Hadoop gets a lot of attention, but the big data framework's entry into the IT mainstream has been slow -- only...
10% of respondents to a 2015 Gartner survey were using it in production applications. One of the gating factors is the complexity of programming in its companion environment, MapReduce. But emerging SQL-on-Hadoop query engines offer a potential gateway to broader Hadoop use.
Here are three key points to keep in mind about SQL-on-Hadoop platforms:
SQL programmers could be the cavalry coming to Hadoop's rescue. Thus far, Hadoop has largely been the province of programmers with advanced skills writing MapReduce programs in Java. There aren't enough of those programmers to go around, and it costs a lot to hire and keep them. Integrating SQL, the standard programming language for relational databases, with Hadoop opens it up for use by the armies of developers and data analysts that are steeped in SQL know-how and already encamped inside most organizations.
Batch jobs are no longer the only game in town. MapReduce only supports batch workloads that run on a predefined schedule. Some SQL-on-Hadoop platforms are also geared to batch processing, but others support interactive and ad hoc queries using mainstream business intelligence (BI) tools. That lets users do self-service BI and real-time analytics against data in Hadoop clusters.
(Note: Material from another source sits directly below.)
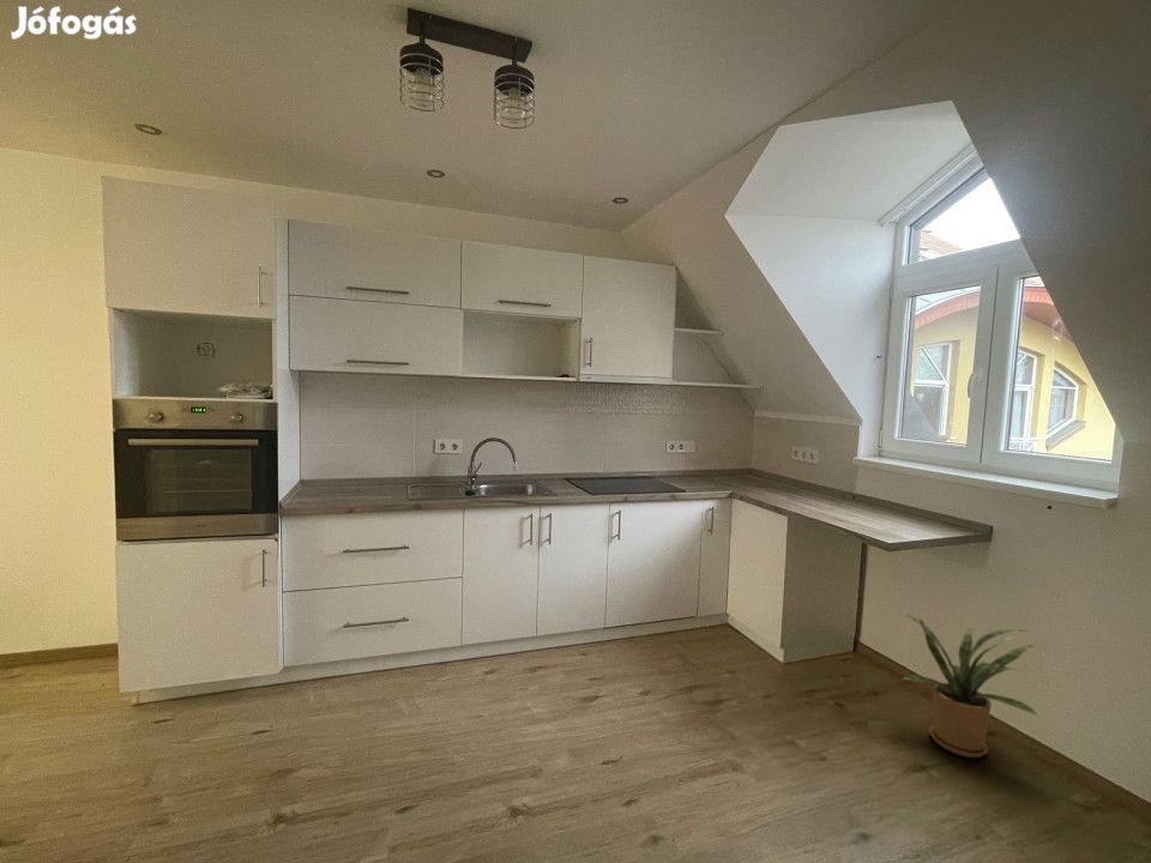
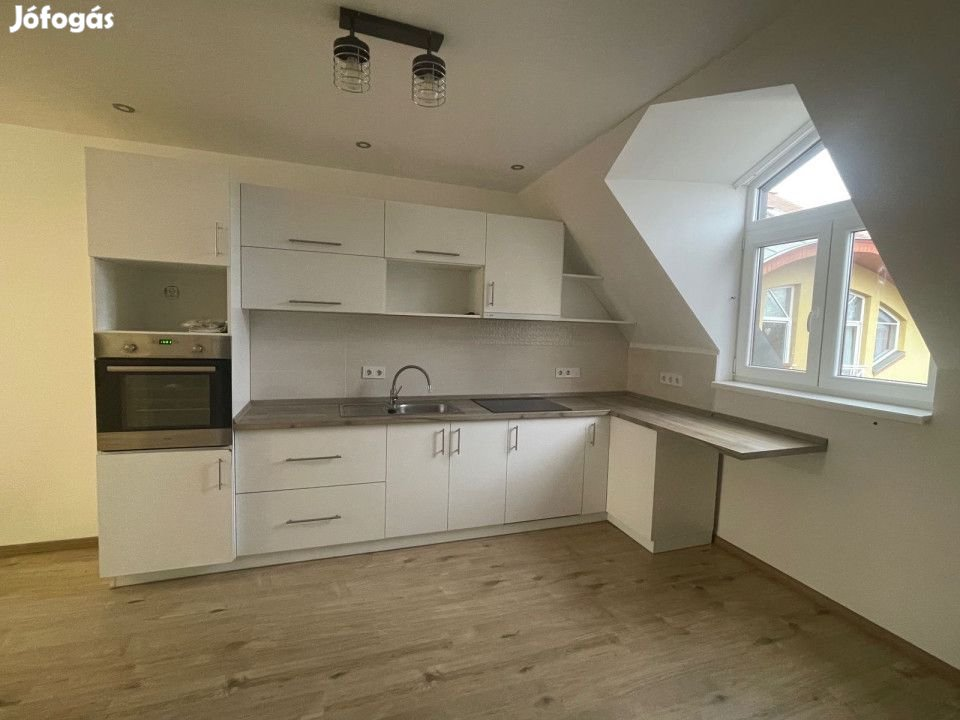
- house plant [894,610,1042,759]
There are a lot of options -- and a lot to think about. More than a dozen SQL-on-Hadoop tools -- some open source, others commercial products -- are available, and their ranks continue to grow. Most are still immature; some support subsets of SQL capabilities. And because they specialize in a spectrum of different applications, prospective users need to understand their optimal uses before choosing one.